Let $H=L^2(0,\pi)$ and T such that $T:D(T)\subset H \rightarrow H$ defined by: $$D(T)=\{v\in H^2(0, π):v(0)= v'(0) = v(π) = v′(π)=0\}$$ $$Tv=v''\;\text{with}\;v\in D(T)$$ Prove that T is a symmetric operator, find $D(T^*)$ and $T^*$. At last, prove that $T$ is not self-adjoint.
What I have tried:
I have already proved that the operator T is symmetric, which is not difficult, but I'm stuck in obtaining the adjoint. In my class we saw the example with the weak derivative operator and as what I have seen the steps to solve the problems are:
First we need to define an operator like this $\lambda_v(\phi)=\int^{\pi}_{0}\phi''vdx$, then we note that this operator is linear and continuous. Then by the B.L.T Theorem, we extend it ($\overline{\lambda_v}$),such that we have this: $$|\lambda_v|\leq C||w|| $$ Where the norm is in $L^2$ and C is a constant.

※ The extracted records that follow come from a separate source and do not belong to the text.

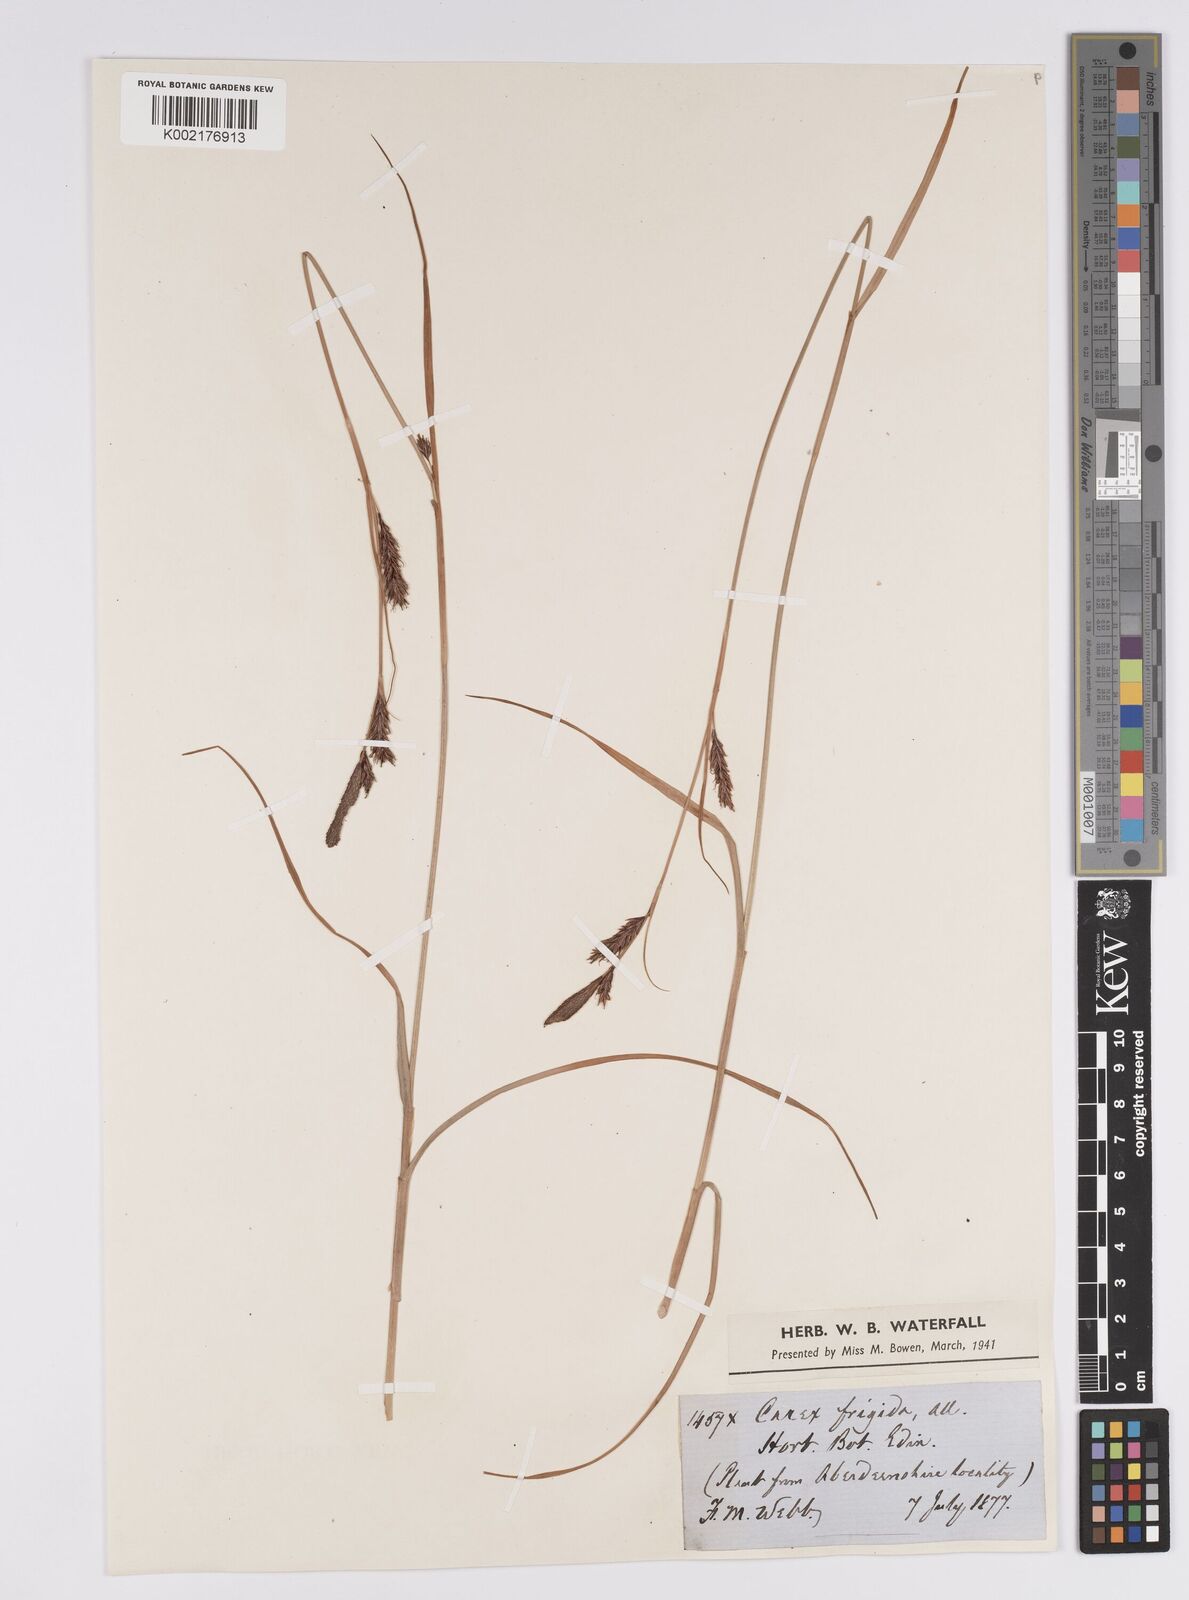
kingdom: Plantae
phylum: Tracheophyta
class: Liliopsida
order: Poales
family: Cyperaceae
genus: Carex
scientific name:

Then by the Riesz representation Theorem, we note that we get a unique $h_v$ such that it satisfies this: $$\overline{\lambda_v}(w)=(w,h_v)\forall w\in L^2$$ After this, it should be simple to determine who is $D(T^*)$, and then it would be immediate to obtain $T^*$ but I do all of the above and can´t go any further. Any help would be really appreciated.